M. Johnson was selected by the Senate. ]

VAN BUREN'S ADMINISTRATION

[Footnote: Martin Van Buren was born 1782; died 1862. He early took an interest in politics, and in 1818 started a new organization of the democratic party of New York, his native State, which had the power for over twenty years. In 1831 he was appointed minister to England, whither he went in September, but when the nomination came before the Senate in December, it was rejected, on the ground that he had sided with England against the United States, on certain matters, and had carried party contests and their results into foreign negotiations. His party regarded this as extreme political persecution, and the next year elected him to the Vice-Presidency. He thus became the head of the Senate which a few months before condemned him, and where he now performed his duties with "dignity, courtesy, and impartiality." ]

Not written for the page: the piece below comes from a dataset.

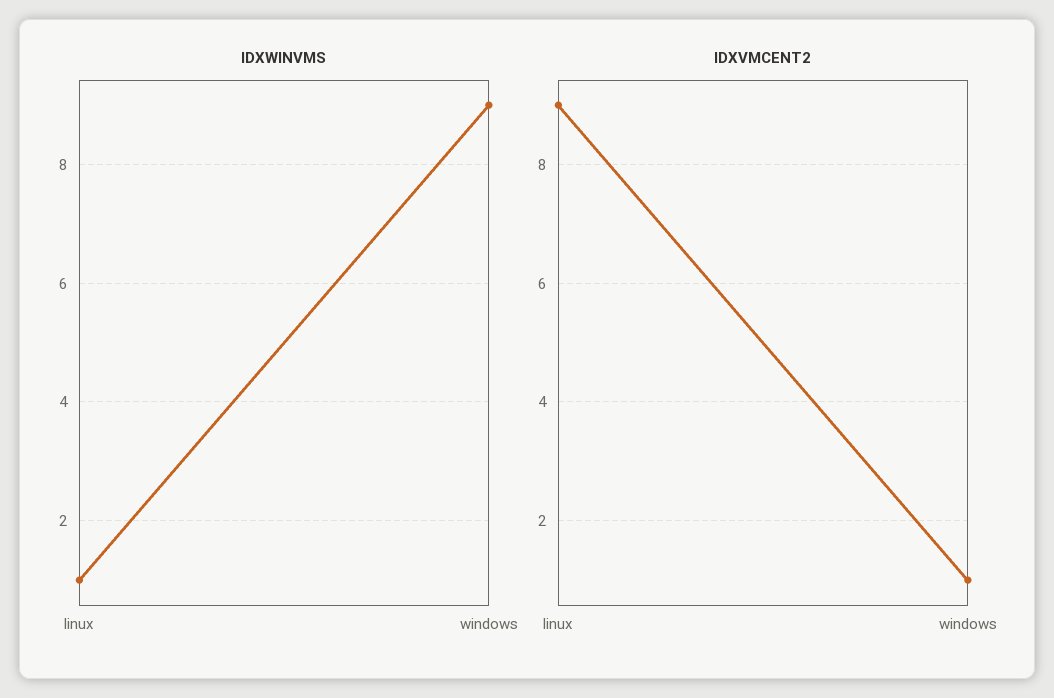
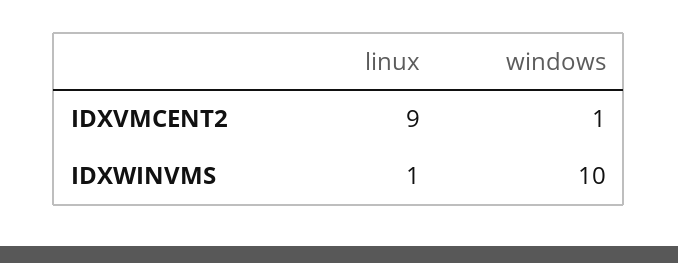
IDXWINVMS, windows: 9 -> 10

(EIGHTH PRESIDENT: 1837-1841.)

DOMESTIC AFFAIRS.—Crisis of 1837.—The financial storm which had been gathering through the preceding administration, now burst with terrible fury. The banks contracted their circulation. Business men could not pay their debts. Failures were every-day occurrences, and the losses in New York city alone, during March and April, exceeded $100,000,000. Property of all kinds declined in value. Eight of the States failed, wholly or in part. Even the United States government could not pay its debts. Consternation seized upon all classes. Confidence was destroyed, and trade stood still.

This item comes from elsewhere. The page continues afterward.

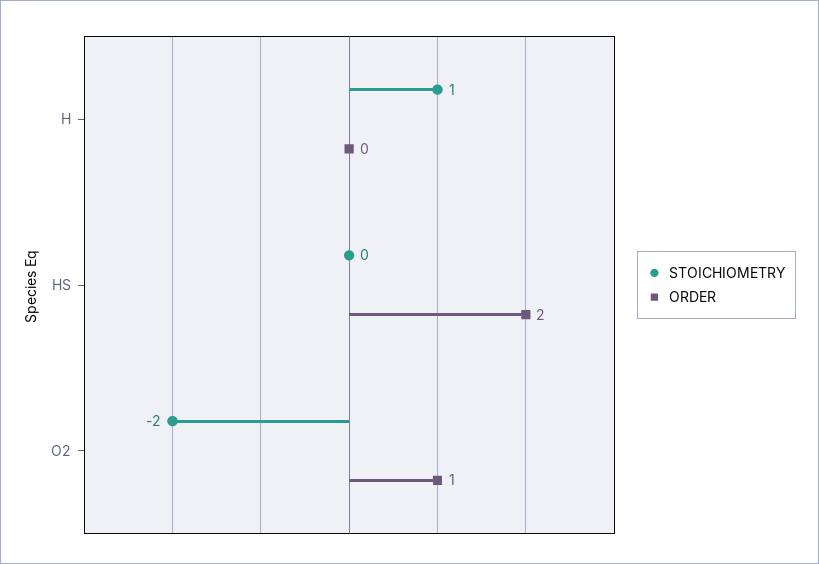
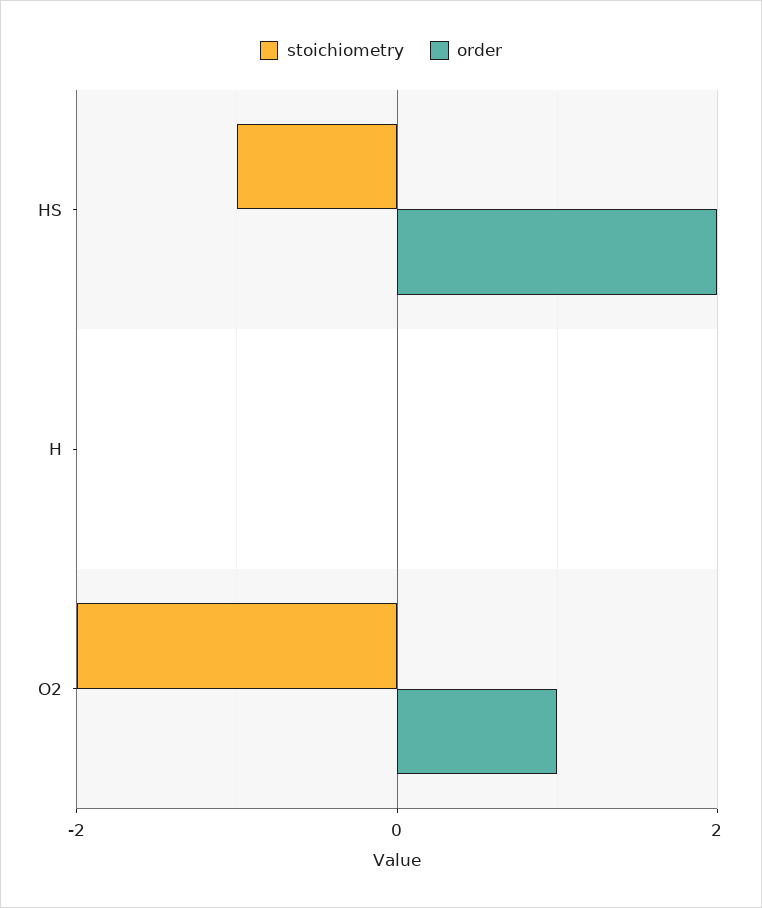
STOICHIOMETRY, H: 1 -> 0
STOICHIOMETRY, HS: 0 -> -1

[Footnote: As a President, Van Buren was the subject of much partisan censure. The country was passing through a peculiar crisis, and his was a difficult position to fill with satisfaction to all. That he pleased his own party is proved from the fact of his re-nomination in 1840 against Harrison. In 1848 he became the candidate of the "free democracy," a new party advocating anti-slavery principles. After this he retired to his estate in Kinderhook, N. Y, where he died.]

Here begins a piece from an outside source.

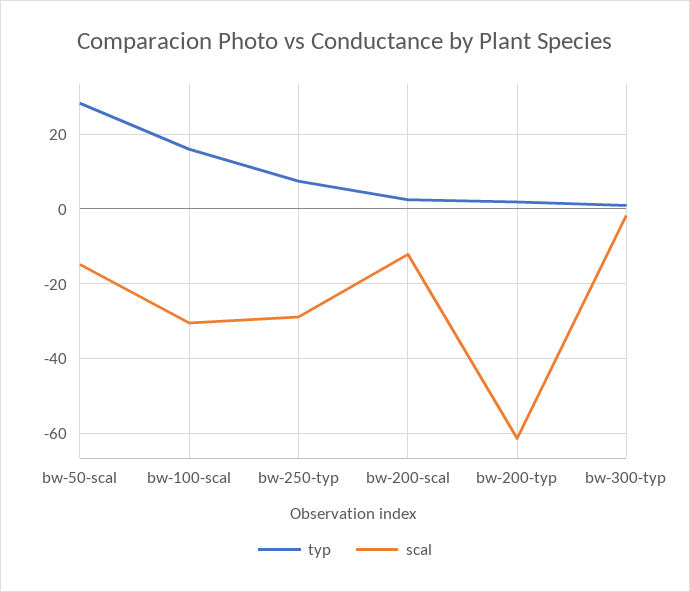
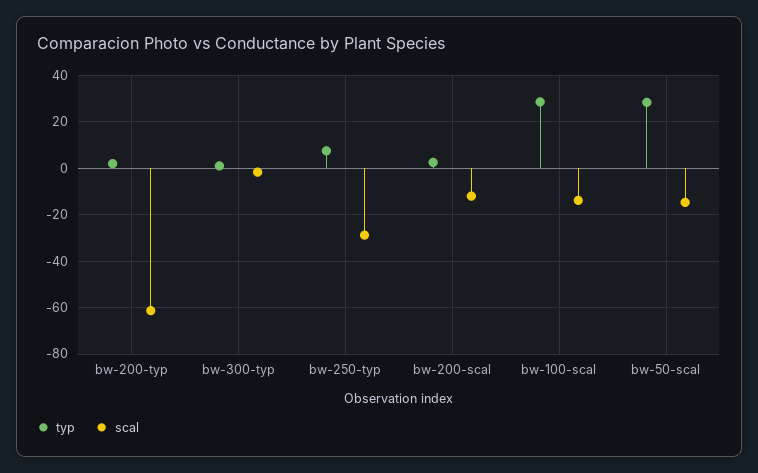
typ, bw-100-scal: 16 -> 30
scal, bw-100-scal: -30 -> -15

[Footnote: The direct causes of this were (1) the specie circular, which was issued by Jackson in 1836, just at the close of his last term, directing that payments for public lands should be made in gold and silver. The gold and silver was soon gathered into the United States treasury. (2) The surplus public money, amounting to about $28,000,000, which was ordered by Congress to be withdrawn from the local banks and distributed among the States. The banks could not meet the demand. (3) During the season of high prices and speculation, when fortunes were easily made, there had been heavy importations of European goods, which had to be paid for in gold and silver. Thus the country was drained of its specie. (4) A terrible fire in the city of New York on the night of Dec. 16, 1835, which had burned 600 valuable stores, and property to the amount of $18,000,000.]

[Footnote: At the present time the public money is kept in the United States treasury at Washington, and in sub-treasuries. This was Van Buren's favorite idea, and only adopted by Congress at the close of his term. It was called the Sub-Treasury Bill, and was used as a great argument againbt Van Buren's re-election. It was repealed during Tyler's administration, but re-enacted under Polk.]